PROBLEM TO WORK ON: Print out the whole listing below exactly as it is written.

*** DATA IN THIS EXERCISE Section Begins ***

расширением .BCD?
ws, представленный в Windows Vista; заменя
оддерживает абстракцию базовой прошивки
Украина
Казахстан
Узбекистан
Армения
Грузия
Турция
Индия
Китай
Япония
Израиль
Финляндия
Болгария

*** DATA IN THIS EXERCISE Section Ends ***

TASK OUTPUT:
расширением .BCD?
ws, представленный в Windows Vista; заменя
оддерживает абстракцию базовой прошивки
Украина
Казахстан
Узбекистан
Армения
Грузия
Турция
Индия
Китай
Япония
Израиль
Финляндия
Болгария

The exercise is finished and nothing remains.